Despite this fact and the extensive evidence collected by international bodies, such as the Organization for the Prohibition of Chemical Weapons (OPCW) and the International, Impartial, and Independent Mechanism, the use of these weapons has appeared on an unprecedented scale in recent years, especially in Syria.
It was not possible to resort to the International Criminal Court in Syria, which is the usual path to consider such crimes, due to the use of the veto power in the United Nations Security Council in 2014.
Authority to prosecute individuals
The calls of the victims and the international community for accountability remain unanswered, with a huge amount of reports condemning the Syrian regime’s use of chemical weapons, which prompted demands for the existence of an international tribunal for the use of these weapons, according to the Syrian Justice and Accountability Center (SJAC).
The call for a court stems from a global norm supported by strong treaties and resolutions in the UN Security Council and UN General Assembly, as well as the OPCW.
Under a multilateral treaty signed by several states from all over the world, the court will be established, and this geographical diversity will further enhance its legitimacy, according to the SJAC.
These states would come together to prosecute the crimes collectively, and the crimes could be prosecuted individually if the states wanted to, by “delegating” their existing right, under various treaties as well as universal jurisdiction, to prosecute chemical weapons crimes.
These states can also undertake collective prosecution regardless of their actual practice of prosecuting those crimes domestically because they are delegating their sovereign right to prosecute those crimes, a right that exists for all states, rather than the way they choose to do so domestically.
Syria is violating its obligations
Due to the Syrian regime’s violation of the OPCW convention, to which Each State Party to this Convention undertakes never under any circumstances to develop, produce, otherwise acquire, stockpile or retain chemical weapons,” holding the Syrian regime accountable has become a demand for thousands of victims and dozens of international organizations.
On November 30, members of the OPCW criticized Syria for violating its international obligations to disclose and hand over the banned toxic ammunition it possesses. Members also called for a ban on the transfer of chemical materials to Damascus.

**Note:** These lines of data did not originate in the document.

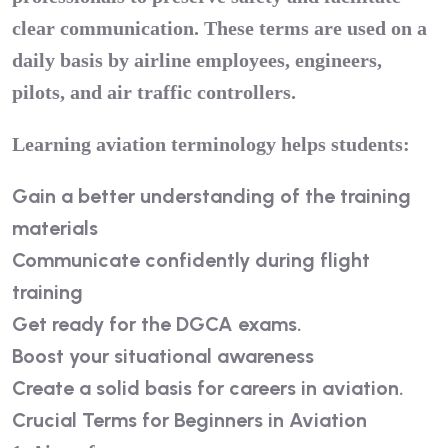
clear communication. These terms are used on a
daily basis by airline employees, engineers,
pilots, and air traffic controllers.
Learning aviation terminology helps students:
Gain a better understanding of the training
materials
Communicate confidently during flight
training
Get ready for the
DGCA
exams.
Boost your situational awareness
Create a solid basis for careers in aviation.
Crucial Terms for Beginners in Aviation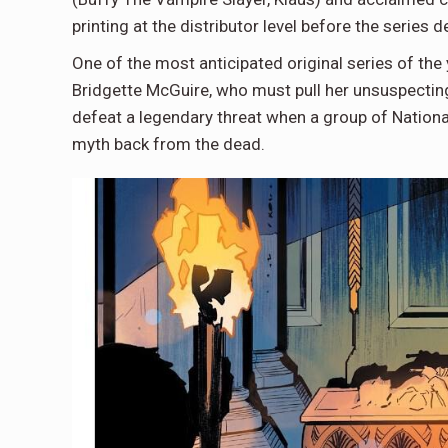
printing at the distributor level before the series
One of the most anticipated original series of th
Bridgette McGuire, who must pull her unsuspectin
defeat a legendary threat when a group of Nationali
myth back from the dead.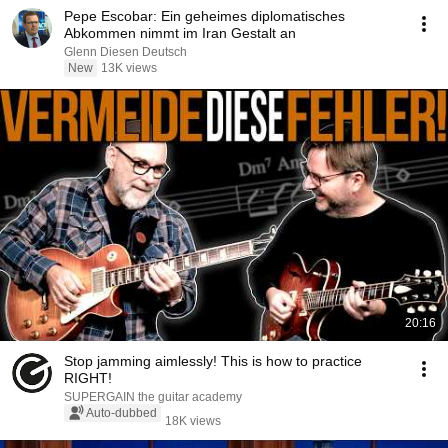
Pepe Escobar: Ein geheimes diplomatisches
Abkommen nimmt im Iran Gestalt an
Glenn Diesen Deutsch
New
13K views
20:16
Stop jamming aimlessly! This is how to practice
RIGHT!
SUPERGAIN the guitar academy
Auto-dubbed
18K views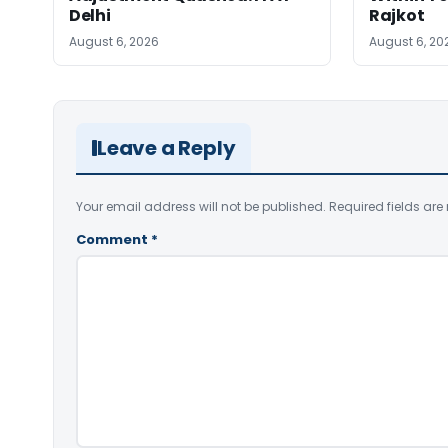
Delhi
Rajkot
August 6, 2026
August 6, 20
Leave a Reply
Your email address will not be published.
Required fields ar
Comment
*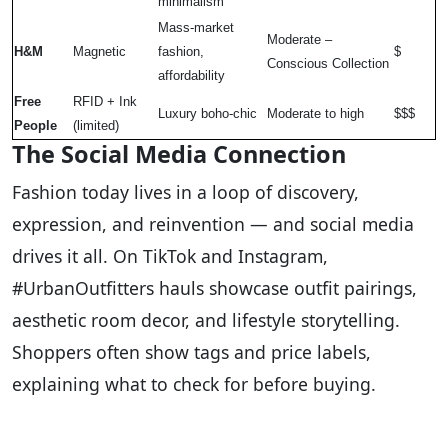
minimalism
Mass-market
Moderate –
H&M
Magnetic
fashion,
$
Conscious Collection
affordability
Free
RFID + Ink
Luxury boho-chic
Moderate to high
$$$
People
(limited)
The Social Media Connection
Fashion today lives in a loop of discovery,
expression, and reinvention — and social media
drives it all. On TikTok and Instagram,
#UrbanOutfitters hauls showcase outfit pairings,
aesthetic room decor, and lifestyle storytelling.
Shoppers often show tags and price labels,
explaining what to check for before buying.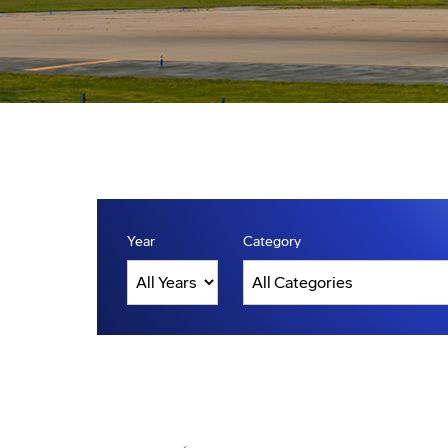
Year
Category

The members of the organization in The Hague adopted a resolution in response to Syria’s non-compliance with its obligations, and to confront the danger of the spread of chemical weapons munitions in and outside Syria, Reuters reported.

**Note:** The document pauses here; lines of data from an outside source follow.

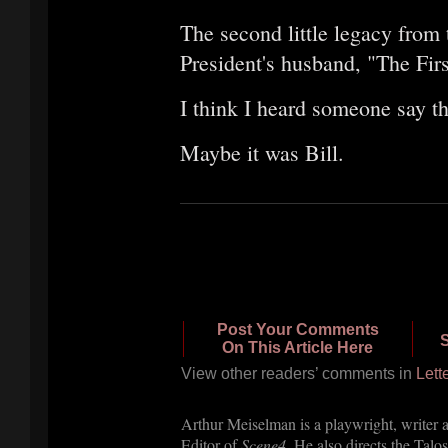
The second little legacy from 
President's husband, "The Firs
I think I heard someone say th
Maybe it was Bill.
Post Your Comments
S
On This Article Here
View other readers’ com
ments in
Lett
Arthur Meiselman is a playwright, writer 
Editor of
Scene4
. He also directs the Talos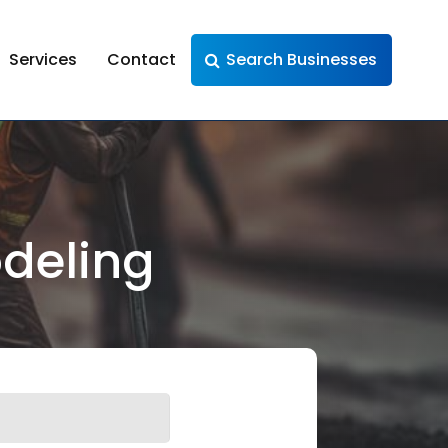
Services
Contact
Search Businesses
deling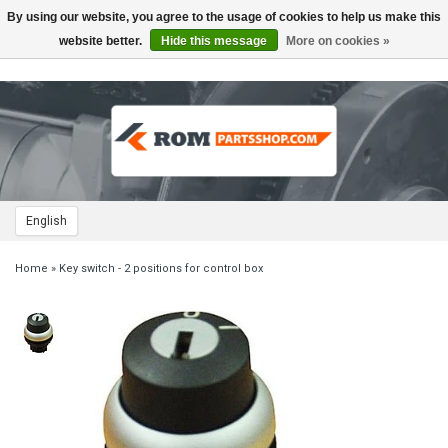
By using our website, you agree to the usage of cookies to help us make this
Toggle
navigation
website better.
Hide this message
More on cookies »
English
Home
»
Key switch - 2 positions for control box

The resolution called for prohibiting “any direct or indirect transfer of certain precursor chemicals, dual-use chemical manufacturing facilities, and related equipment and technology to Syria,” in addition to providing support and cooperation with criminal investigations into the illegal use of chemical weapons in Syria.
The Syrian regime denies using chemical weapons in Eastern Ghouta, Damascus, Khan Shaykhun or in any other Syrian city.

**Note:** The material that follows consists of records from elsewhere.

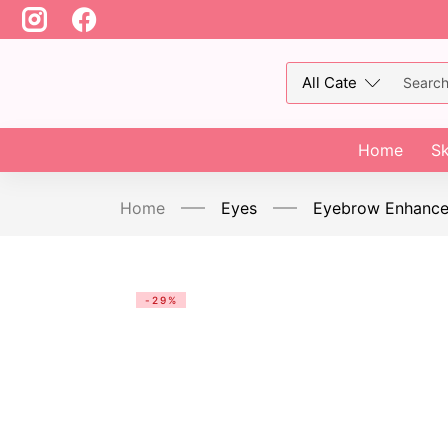
Home
Sk
Home
Eyes
Eyebrow Enhance
-29%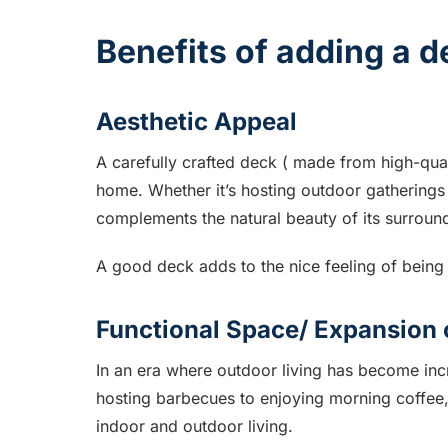
Benefits of adding a 
Aesthetic Appeal
A carefully crafted deck ( made from high-qual
home. Whether it’s hosting outdoor gatherings
complements the natural beauty of its surroun
A good deck adds to the nice feeling of bein
Functional Space/ Expansion 
In an era where outdoor living has become incr
hosting barbecues to enjoying morning coffee,
indoor and outdoor living.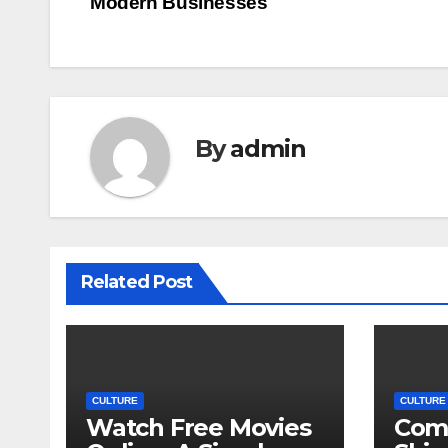
Modern Businesses
navigation
By
admin
Related Post
CULTURE
CULTURE
Watch Free Movies
Com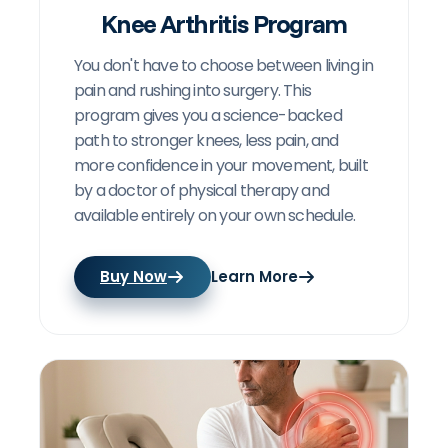
Knee Arthritis Program
You don't have to choose between living in
pain and rushing into surgery. This
program gives you a science-backed
path to stronger knees, less pain, and
more confidence in your movement, built
by a doctor of physical therapy and
available entirely on your own schedule.
Buy Now
Learn More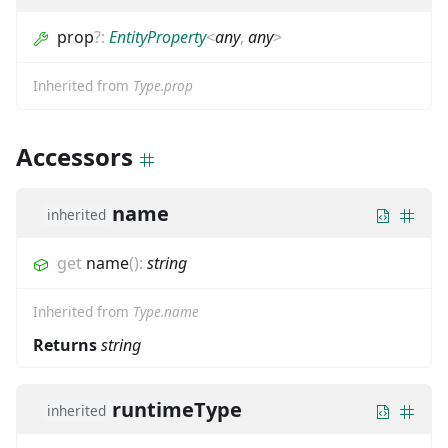
prop
?
:
EntityProperty
<
any
,
any
>
Inherited from
Type.prop
Accessors
name
inherited
get
name
(
)
:
string
Inherited from
Type.name
Returns
string
runtimeType
inherited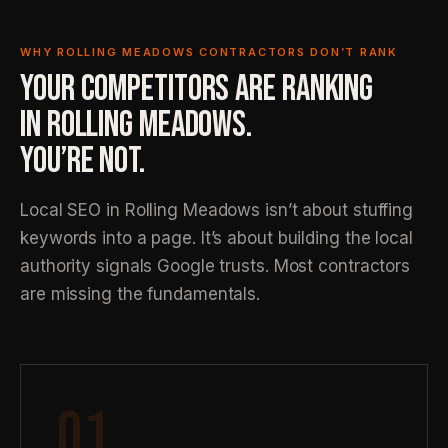
WHY ROLLING MEADOWS CONTRACTORS DON’T RANK
YOUR COMPETITORS ARE RANKING
IN ROLLING MEADOWS.
YOU’RE NOT.
Local SEO in Rolling Meadows isn’t about stuffing
keywords into a page. It’s about building the local
authority signals Google trusts. Most contractors
are missing the fundamentals.
01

On November 15 and in a historic judicial precedent, for a country to issue an international arrest warrant against the head of another state while he was in power, French criminal investigation judges issued arrest warrants against Bashar al-Assad.
International warrants were also issued for the arrests of al-Assad’s brother, Maher, the de facto chief of a Syrian elite military unit, and two army generals.
The Paris court’s unit concerned with crimes against humanity has been investigating the chemical attacks on Damascus suburbs since 2021.
In 2013, Syria agreed to join the OPCW and give up all its weapons.